PAGE TEXT
★ ★ ★ ★ ★ ★ ★
Last summer we wrote an article on the Joint Council for the Welfare of Immigrants (JCWI) letter to the Home Secretary challenging the decision to roll out the Right to Rent (RtR) scheme to Northern Ireland, Wales and Scotland. The JCWI is now proceeding with the threat to judicially review the Home Secretary’s decision. Our previous post can be read here.

The RtR scheme places a positive obligation on landlords to ensure that they do not rent to people who do not have the right to rent. They must carry out immigration checks on tenants or occupiers prior to entering into any tenancy agreement to protect themselves from the possibility of prosecution.

At present the RtR scheme only applies to England however, the government has stated that it plans to roll it out to Northern Ireland, Wales and Scotland. The JCWI has now submitted papers to Judicially Review the entire RtR scheme on the basis that it discriminates against foreign nationals.
★ ★ ★ ★ ★ ★ ★
GOALS
A: Write out the Right to Rent text word for word, from "The RtR scheme places" up to and including "against foreign nationals.".
B: Extend the text on the Right to Rent challenge with the part that would come next, picking up after its last sentence.
The items after this point were drawn from a separate source and are unrelated to the Right to Rent text.
★ ★ ★ ★ ★ ★ ★
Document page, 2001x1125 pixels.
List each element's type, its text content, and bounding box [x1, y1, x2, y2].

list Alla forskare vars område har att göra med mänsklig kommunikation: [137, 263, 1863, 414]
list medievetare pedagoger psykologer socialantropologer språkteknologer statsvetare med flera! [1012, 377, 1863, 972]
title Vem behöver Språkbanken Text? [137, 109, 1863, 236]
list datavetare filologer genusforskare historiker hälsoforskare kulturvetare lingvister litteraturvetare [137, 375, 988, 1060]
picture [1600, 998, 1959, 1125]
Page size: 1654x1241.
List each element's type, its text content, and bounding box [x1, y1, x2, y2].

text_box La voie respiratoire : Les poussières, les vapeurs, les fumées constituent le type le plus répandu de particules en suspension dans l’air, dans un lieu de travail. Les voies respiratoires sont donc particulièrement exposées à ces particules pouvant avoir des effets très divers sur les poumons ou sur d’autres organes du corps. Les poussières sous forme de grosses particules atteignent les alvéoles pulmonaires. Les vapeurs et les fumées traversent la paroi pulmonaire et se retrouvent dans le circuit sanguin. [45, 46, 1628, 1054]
★ ★ ★ ★ ★ ★ ★
SOLVED TASKS
A:
The RtR scheme places a positive obligation on landlords to ensure that they do not rent to people who do not have the right to rent. They must carry out immigration checks on tenants or occupiers prior to entering into any tenancy agreement to protect themselves from the possibility of prosecution.

At present the RtR scheme only applies to England however, the government has stated that it plans to roll it out to Northern Ireland, Wales and Scotland. The JCWI has now submitted papers to Judicially Review the entire RtR scheme on the basis that it discriminates against foreign nationals.

B:
The fear of prosecution has made landlords reluctant to rent to any person that does not have a UK or EU passport. That means that even British Citizens who do not have UK passports are reportedly having problems renting because of the RtR scheme and the landlord’s fear of prosecution.

Further research carried out by the JCWI between December 2014 and July 2015 found:

  • 42% of landlords said the RtR requirements have made them less likely to consider someone who does not have a British Passport;
  • 27% are reluctant to engage with those with foreign accents or names;
  • Checks were also not undertaken uniformly for all tenants but are instead directed at individuals who appear ‘foreign’;
  • 50% of respondents who had been refused a tenancy felt that discrimination was a factor in the landlord’s decision; and
  • 65% of landlords are much less likely to consider tenants who cannot provide documents immediately.

These results are supported by other institutions who have also carried out their own research.

It is also important to note that the Home Office has said that they are unable to publish a database of acceptable documents for the purposes of the RtR scheme because there are simply too many such documents. The Chief Inspector of Borders and Immigration has also been reviewing the RtR scheme however this review “will not examine any unintended consequences of Right to Rent, for example discrimination against would-be tenants, increased homelessness, or displacement.”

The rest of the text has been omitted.